Search code examples
mp3id3v2

correct coding of ID3 v2.3 frame size field for GEOB tag


I have some confusion regarding how the frame size bytes should be coded/decoded for ID3 v2.3.0. According to the (informal) ID3 v2.3.0 specification, the size of each frame should be coded into 4 bytes, where the most significant bit of each byte is unused. To calculate the size, it would take the formula below:

byte MASK = (byte)0x7F;

int size = 0;

for (int = 0; i < 4; i++) {
   size = size * 128 + (b[i] & MASK);
}

But when I used my parser to parse some MP3 files, quite a few files had GEOB (general encapsulated object tag) frames whose size bytes were coded as if it were a Big Endian 32-bit Integer.

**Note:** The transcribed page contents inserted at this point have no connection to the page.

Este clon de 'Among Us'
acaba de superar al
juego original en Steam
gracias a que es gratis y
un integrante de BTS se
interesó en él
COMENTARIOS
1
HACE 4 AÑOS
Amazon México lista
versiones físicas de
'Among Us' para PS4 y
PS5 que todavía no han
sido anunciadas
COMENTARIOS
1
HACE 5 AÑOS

After I fixed these bytes by re-coding them using the proper algorithm, commercial software such as Windows 7 and Winamp were not able proper display the subsequent tags (in several instances, TIT2 was right after GEOB, so the song's title was not displayed although it was in the file).

I also found similar problems for MCDI (music cd identifier), and TALB ('Album/Movie/Show title') tags.

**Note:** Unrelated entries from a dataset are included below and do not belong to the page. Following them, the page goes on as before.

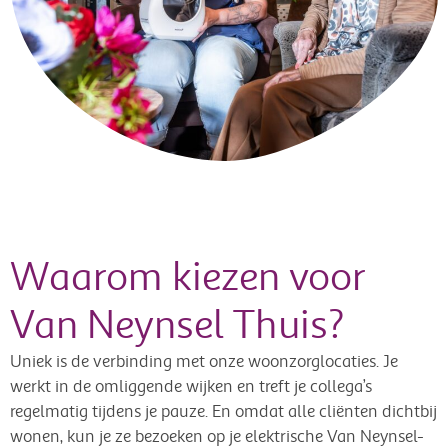
Waarom kiezen voor
Van Neynsel Thuis?
Uniek is de verbinding met onze woonzorglocaties. Je
werkt in de omliggende wijken en treft je collega’s
regelmatig tijdens je pauze. En omdat alle cliënten dichtbij
wonen, kun je ze bezoeken op je elektrische Van Neynsel-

I read through the v2.3 spec, and also Googled, but wasn't able to find any information regarding the use of a 32-bit integer as size metadata for these frames. Yet the common behavior in different commercial software seems to suggest for such fields, a 32-bit integer should be used as size instead of 4 bytes masked by 0x7F.

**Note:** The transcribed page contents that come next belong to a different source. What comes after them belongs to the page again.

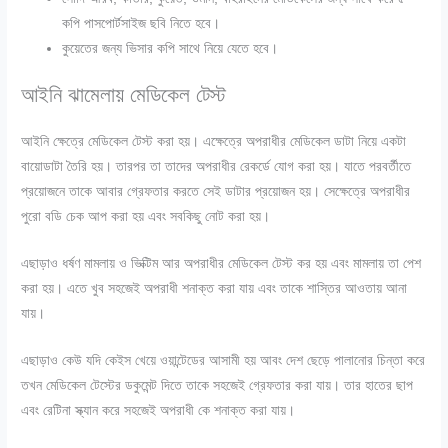
কপি পাসপোর্টসাইজ ছবি নিতে হবে।
কুয়েতের জন্য ভিসার কপি সাথে নিয়ে যেতে হবে।
আইনি ঝামেলায় মেডিকেল টেস্ট
আইনি ক্ষেত্রে মেডিকেল টেস্ট করা হয়। এক্ষেত্রে অপরাধীর মেডিকেল ডাটা নিয়ে একটা
বায়োডাটা তৈরি হয়। তারপর তা তাদের অপরাধীর রেকর্ডে যোগ করা হয়। যাতে পরবর্তীতে
প্রয়োজনে তাকে আবার গ্রেফতার করতে সেই ডাটার প্রয়োজন হয়। সেক্ষেত্রে অপরাধীর
পুরো বডি চেক আপ করা হয় এবং সবকিছু নোট করা হয়।
এছাড়াও ধর্ষণ মামলায় ও ভিক্টিম আর অপরাধীর মেডিকেল টেস্ট কর হয় এবং মামলায় তা পেশ
করা হয়। এতে খুব সহজেই অপরাধী শনাক্ত করা যায় এবং তাকে শাস্তির আওতায় আনা
যায়।
এছাড়াও কেউ যদি কেইস খেয়ে ওয়ান্টেডের আসামী হয় আবং দেশ ছেড়ে পালানোর চিন্তা করে
তখন মেডিকেল টেস্টের ডকুমেন্ট দিতে তাকে সহজেই গ্রেফতার করা যায়। তার হাতের ছাপ
এবং রেটিনা স্ক্যান করে সহজেই অপরাধী কে শনাক্ত করা যায়।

So I am just wondering if anyone here has worked on ID3 v2.3 and could clarify this for me.


Solution

  • I believe I have found the answer. ID3 v2.3, despite its being the more commonly supported (as opposed to v2.4) has not to well-written (and informal) spec. Its header size uses the 4 0x7F bytes, but the frame sizes are in fact 32-bit integers, only they are never clearly spelled out.

    the reason I usually encountered the problem when dealing with GEOB is because the problem won't crop up until the frame size is larger than 0x7F, and GEOB usually is.